TK m. 454/3’te yer alan kararın alınmamış sayılması ifadesi ile özel kurul kararlarına karşı yaptırım öngörülmekle birlikte, bu hükümde belirtilen hallerde ortak bir yaptırıma başvurulamaz. Örneğin, toplantı ve karar nisaplarına uyulmaması halinde özel kurul kararının yokluğuna hükmedilmesi gerekirken, tutanağın gerekçeli olarak düzenlenmemesi halinde yokluktan söz edilmesi mümkün değildir. Bu nedenle ilgili hükümde yer alan her bir halin ayrı ayrı ele alınması gerekmektedir.

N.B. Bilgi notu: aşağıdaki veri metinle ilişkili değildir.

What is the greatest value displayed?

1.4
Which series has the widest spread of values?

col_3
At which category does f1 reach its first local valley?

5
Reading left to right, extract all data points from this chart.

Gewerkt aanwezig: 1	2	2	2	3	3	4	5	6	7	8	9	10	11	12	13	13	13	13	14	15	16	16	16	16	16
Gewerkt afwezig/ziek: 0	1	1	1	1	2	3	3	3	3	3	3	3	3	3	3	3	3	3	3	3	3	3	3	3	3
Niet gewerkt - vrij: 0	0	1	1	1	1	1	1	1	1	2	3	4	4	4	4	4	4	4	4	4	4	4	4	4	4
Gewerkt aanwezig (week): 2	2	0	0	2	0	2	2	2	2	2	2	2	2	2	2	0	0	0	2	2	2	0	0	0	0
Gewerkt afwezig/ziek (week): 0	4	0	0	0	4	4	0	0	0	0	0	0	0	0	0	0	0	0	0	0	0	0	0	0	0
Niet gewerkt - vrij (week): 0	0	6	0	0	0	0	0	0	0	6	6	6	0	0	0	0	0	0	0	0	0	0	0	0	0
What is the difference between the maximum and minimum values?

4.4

TK m. 454/3’te sayılan nedenlerle özel kurul kararının alınmamış sayılması oldukça ağır bir yaptırımdır. Asıl amacı imtiyazların korunması olan bir düzenlemede böyle bir sınırlamaya yer verilmesi isabetli değildir. Özellikle hükümde yer alan, ortak bir tebligat adresinin yönetim kuruluna verilmemesi, tutanağın gerekçeli olarak hazırlanmaması, tutanağın tescil ve ilan edilmemesi gibi hallerde özel kurul kararının alınmamış sayılacağını kabul etmek imtiyazlı pay sahiplerinin aleyhine bir sonuca yol açacaktır. En azından belirtilen hallerde örtülü boşluğun bulunduğu kabul edilmeli ve kararın alınmamış olduğu sonucuna varılmamalıdır. Bu durumda hâkimin MK 1’e göre boşluğu doldurması gerekir. Hâkim söz konusu örtülü boşluğu, amaca uygun bir şekilde sınırlamalıdır. Bu doğrultuda, özel kurul toplantısına ilişkin sürecin baştan başlatılması makul bir çözüm olarak kabul edilebilir.

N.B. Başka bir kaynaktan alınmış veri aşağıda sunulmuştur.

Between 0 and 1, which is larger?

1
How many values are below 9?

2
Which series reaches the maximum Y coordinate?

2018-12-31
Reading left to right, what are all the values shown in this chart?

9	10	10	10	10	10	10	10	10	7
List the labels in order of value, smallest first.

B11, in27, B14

Öte yandan, TK m. 454/5’te çağrı yapılmasına rağmen özel kurulun toplanamaması halinde genel kurul kararının onaylanmış sayılacağı açık bir şekilde belirtilmişken, üçüncü fıkrada böyle bir düzenlemeye yer verilmemiştir. Bu da, kanun koyucunun üçüncü fıkrada belirtilen hallerde genel kurul kararının onaylanmış sayılmasını amaçlamadığını göstermektedir. Ayrıca, TK m. 454/3 hükmünün gerekçesinde yer alan “izleyen toplantılarda düşmeyen bu ağır nisaplarla” ifadesi de kanun koyucunun amacının tekrar bir özel kurul toplantısı yapılması yönünde olduğuna ilişkin görüşümüzü desteklemektedir.